The project is expected to be completed in February 2020. It is supported by Germany’s Federal Ministry for Food and Agriculture (BLE), and it is coordinated by the Bremerhaven University of Applied Sciences, in cooperation with the Alfred-Wegener-Institut. Fast food chain Nordsee will be in charge of packaging design and will test the packs in their outlets once technical development is completed.
A year into the project, Elisabeth Skoda catches up with Dr. Ramona Bosse from Bremerhaven University of Applied Sciences to find out about progress and the potential of the new packaging material.
-How has the project been progressing?
We are over a year into the project, and things are progressing very well. We are in the process of establishing aqua cultures in order to be able to produce algae outside of the sea. This is necessary in order to be able to scale up the algae volume, a process that takes time but is worth it.
-How are the algae for Mak-Pak sourced?
The Alfred Wegner institute has a department for aqua culture research, and is working on finding out how to grow algae with artificial sea water. This is important in order to use bio mass more efficiently, without making use of the North Sea eco system, which is quite small, already heavily used and has many conservation areas. So we are also looking at alternatives to create a land-based system.
-What will the finished product look like?
For our packaging, we are focusing on a few different algae, ranging from red and green to brown algae. They have different properties and result in very different materials from rigid to flexible. The material is not meant to be a replacement for plastics, but will be a bag or carton-like pack that can be used for to-go foods such as fish and chips or salad. If we manage to make this packaging edible, of course that would be the icing on the cake, as it would offer nutritional benefits as well. As we are aiming for the to go market, so the food doesn't have to survive for days in the fridge.
-How do you ensure that the packaging is suitable for food contact and also has a barrier function?

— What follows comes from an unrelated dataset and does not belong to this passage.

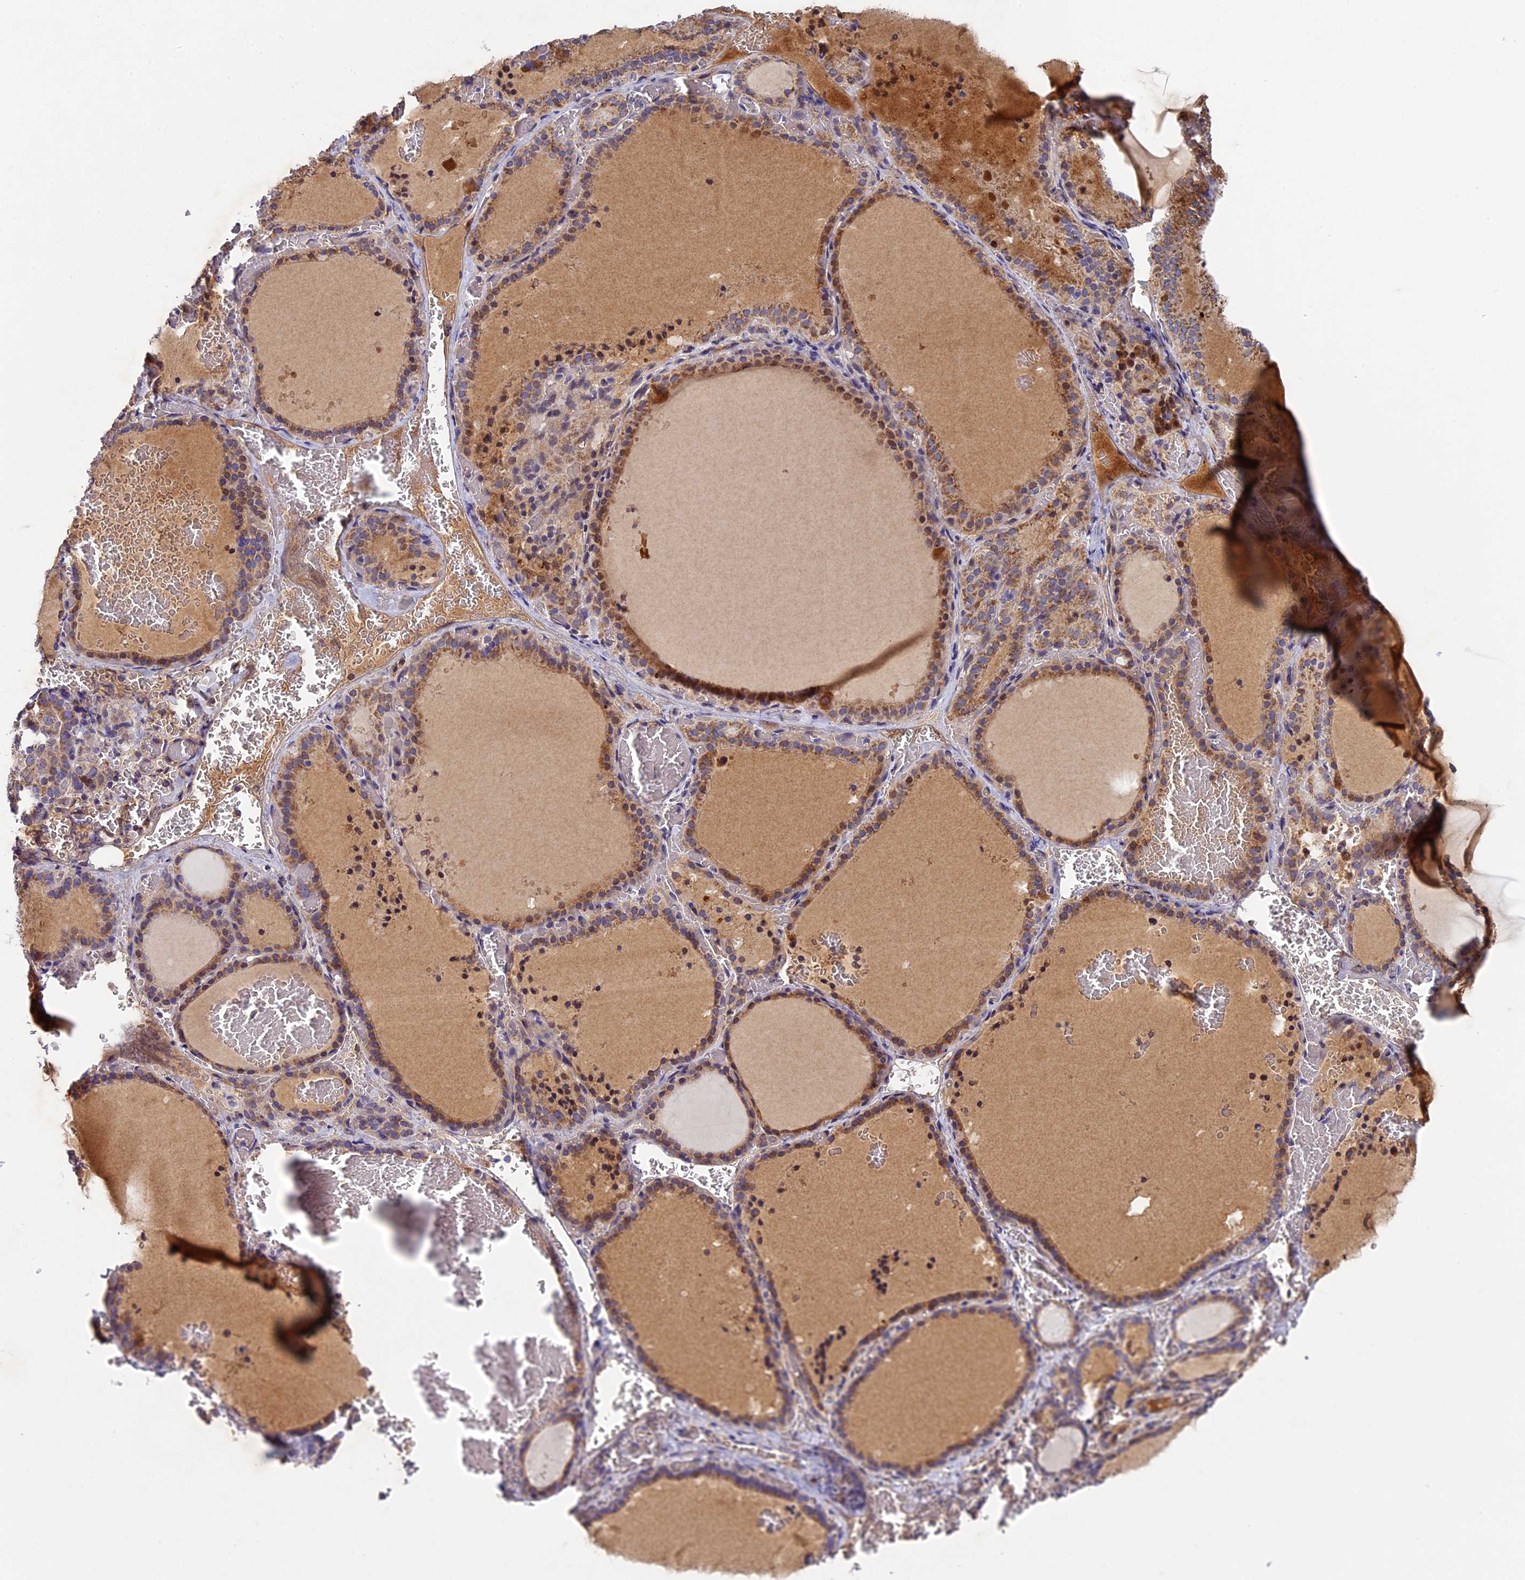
{"staining": {"intensity": "moderate", "quantity": ">75%", "location": "cytoplasmic/membranous"}, "tissue": "thyroid gland", "cell_type": "Glandular cells", "image_type": "normal", "snomed": [{"axis": "morphology", "description": "Normal tissue, NOS"}, {"axis": "topography", "description": "Thyroid gland"}], "caption": "IHC micrograph of unremarkable thyroid gland: human thyroid gland stained using immunohistochemistry exhibits medium levels of moderate protein expression localized specifically in the cytoplasmic/membranous of glandular cells, appearing as a cytoplasmic/membranous brown color.", "gene": "OCEL1", "patient": {"sex": "female", "age": 39}}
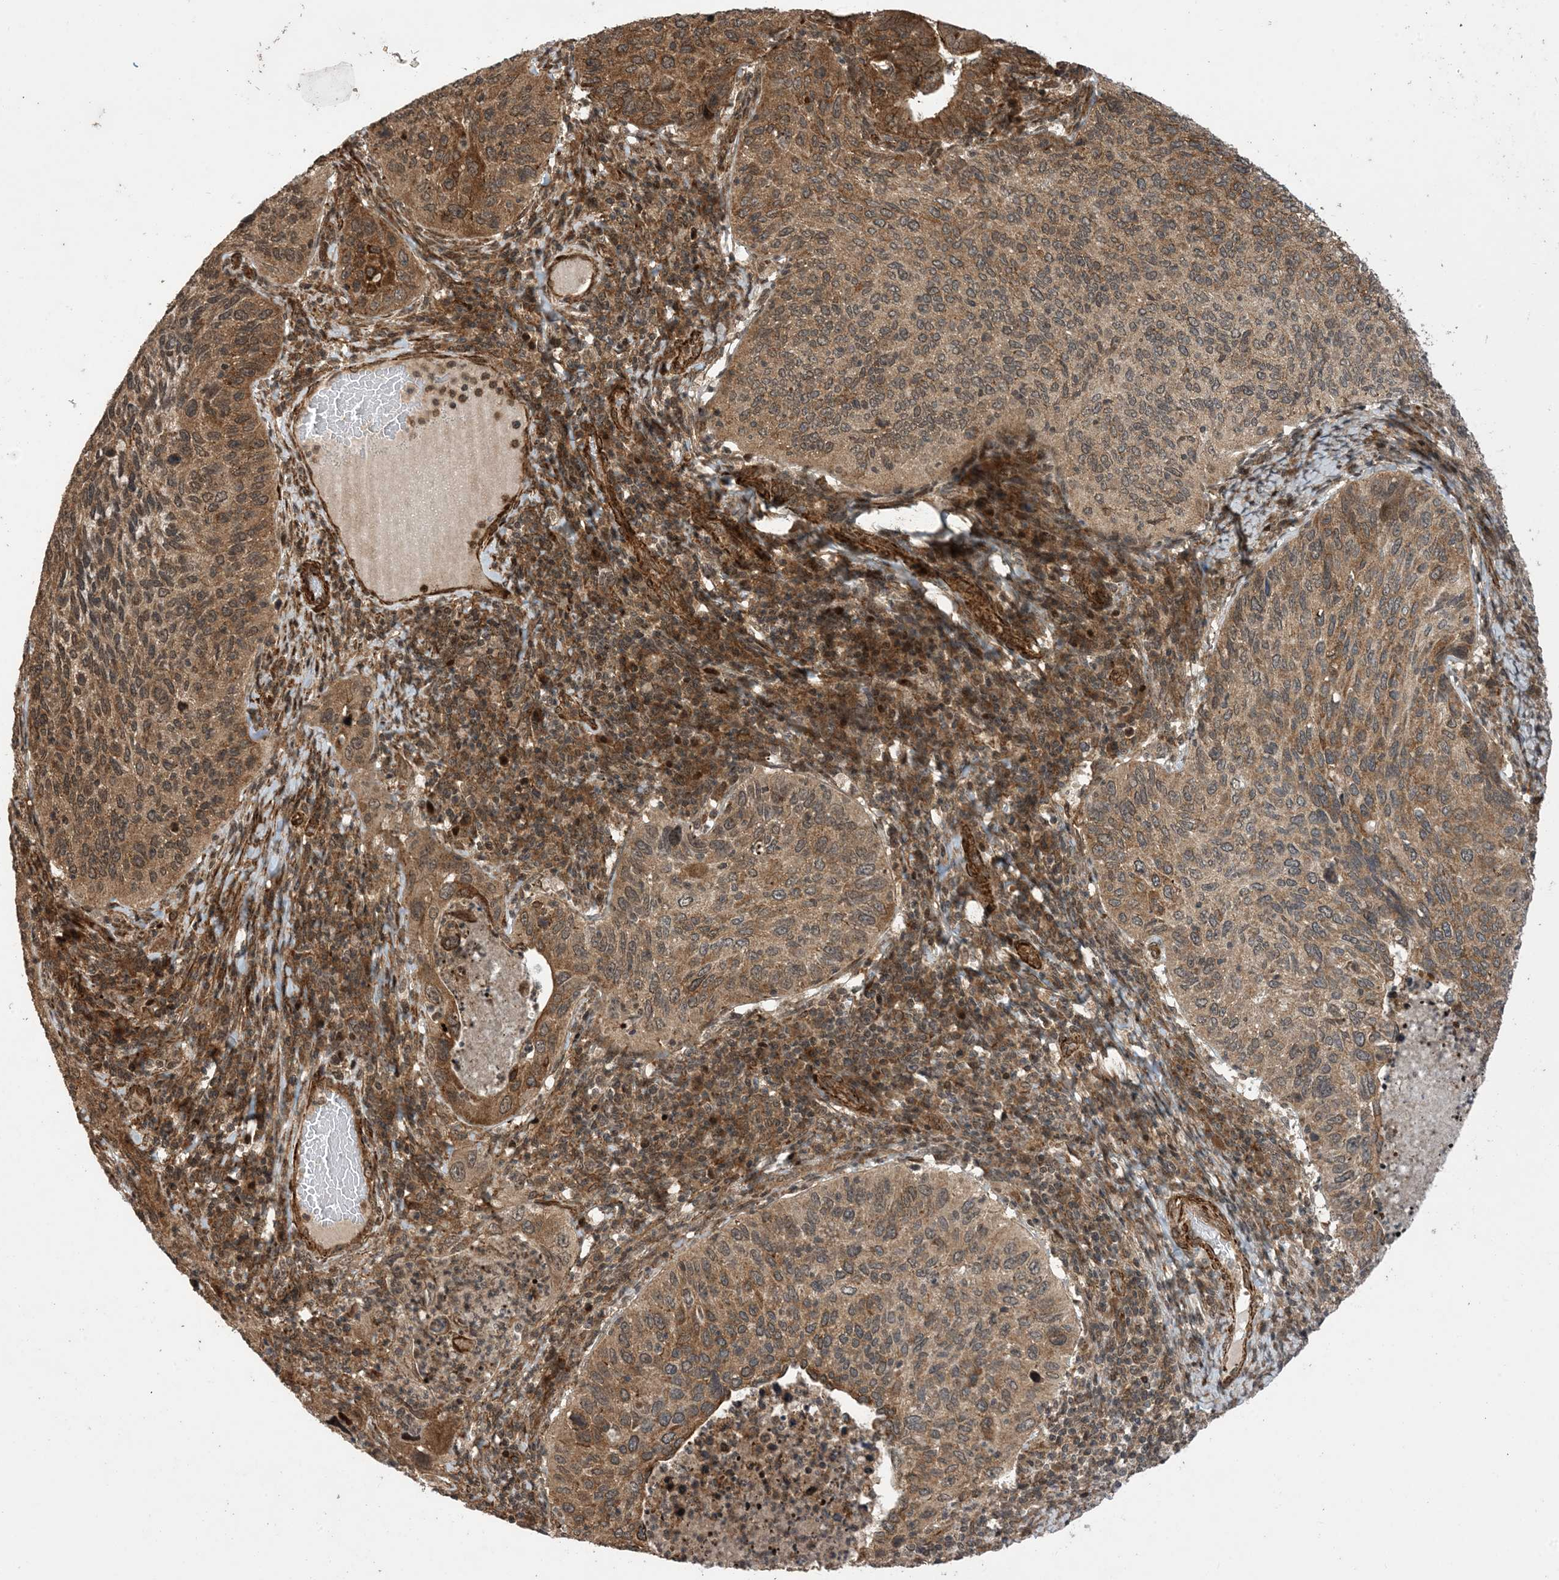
{"staining": {"intensity": "moderate", "quantity": ">75%", "location": "cytoplasmic/membranous"}, "tissue": "cervical cancer", "cell_type": "Tumor cells", "image_type": "cancer", "snomed": [{"axis": "morphology", "description": "Squamous cell carcinoma, NOS"}, {"axis": "topography", "description": "Cervix"}], "caption": "A photomicrograph showing moderate cytoplasmic/membranous staining in about >75% of tumor cells in cervical cancer, as visualized by brown immunohistochemical staining.", "gene": "ZNF511", "patient": {"sex": "female", "age": 38}}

We ensure this by choosing the right types of algae. The algae need to be shredded and dried in order to achieve a material that is solid, offers a certain amount of flexibility, and also forms an oil and water barrier. Different algae have different properties including barrier properties that are also suitable for food contact. We only use algae that naturally grow in Europe. We don’t want to have to use a long supply chain from Asia or introduce foreign species. Domestic species offer good functionality and do not endanger the local eco system.